[Start of Attachment]

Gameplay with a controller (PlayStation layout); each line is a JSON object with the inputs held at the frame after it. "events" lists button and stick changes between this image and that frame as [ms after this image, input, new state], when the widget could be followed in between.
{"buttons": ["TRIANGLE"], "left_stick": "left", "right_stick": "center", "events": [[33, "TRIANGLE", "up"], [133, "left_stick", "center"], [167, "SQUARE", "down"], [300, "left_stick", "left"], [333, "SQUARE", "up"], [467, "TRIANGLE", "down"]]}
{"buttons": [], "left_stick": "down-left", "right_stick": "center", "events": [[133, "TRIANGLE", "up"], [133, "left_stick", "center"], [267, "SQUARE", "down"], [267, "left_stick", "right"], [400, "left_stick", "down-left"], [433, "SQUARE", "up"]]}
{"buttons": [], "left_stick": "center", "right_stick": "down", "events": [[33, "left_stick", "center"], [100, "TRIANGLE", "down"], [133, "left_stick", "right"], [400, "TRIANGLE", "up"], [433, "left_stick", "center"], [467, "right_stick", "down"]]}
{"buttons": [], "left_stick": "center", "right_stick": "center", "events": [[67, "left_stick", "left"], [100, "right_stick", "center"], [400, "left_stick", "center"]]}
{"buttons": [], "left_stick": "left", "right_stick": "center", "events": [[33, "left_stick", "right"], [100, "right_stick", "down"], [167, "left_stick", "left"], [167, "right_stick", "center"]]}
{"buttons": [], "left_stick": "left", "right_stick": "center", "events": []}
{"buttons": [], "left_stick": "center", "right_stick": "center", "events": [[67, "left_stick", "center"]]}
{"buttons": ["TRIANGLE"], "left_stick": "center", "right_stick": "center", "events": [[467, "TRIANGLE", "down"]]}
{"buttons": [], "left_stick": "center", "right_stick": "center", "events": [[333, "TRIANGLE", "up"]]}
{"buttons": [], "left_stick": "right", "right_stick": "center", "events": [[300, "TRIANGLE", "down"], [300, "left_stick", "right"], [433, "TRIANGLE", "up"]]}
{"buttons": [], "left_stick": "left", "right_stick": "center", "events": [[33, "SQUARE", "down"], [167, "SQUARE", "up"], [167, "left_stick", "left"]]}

[End of Attachment]

__Exercise details__:
Wherever a line of the data above contains "SQUARE", copy that line.

__Answer for the task__:
{"buttons": ["TRIANGLE"], "left_stick": "left", "right_stick": "center", "events": [[33, "TRIANGLE", "up"], [133, "left_stick", "center"], [167, "SQUARE", "down"], [300, "left_stick", "left"], [333, "SQUARE", "up"], [467, "TRIANGLE", "down"]]}
{"buttons": [], "left_stick": "down-left", "right_stick": "center", "events": [[133, "TRIANGLE", "up"], [133, "left_stick", "center"], [267, "SQUARE", "down"], [267, "left_stick", "right"], [400, "left_stick", "down-left"], [433, "SQUARE", "up"]]}
{"buttons": [], "left_stick": "left", "right_stick": "center", "events": [[33, "SQUARE", "down"], [167, "SQUARE", "up"], [167, "left_stick", "left"]]}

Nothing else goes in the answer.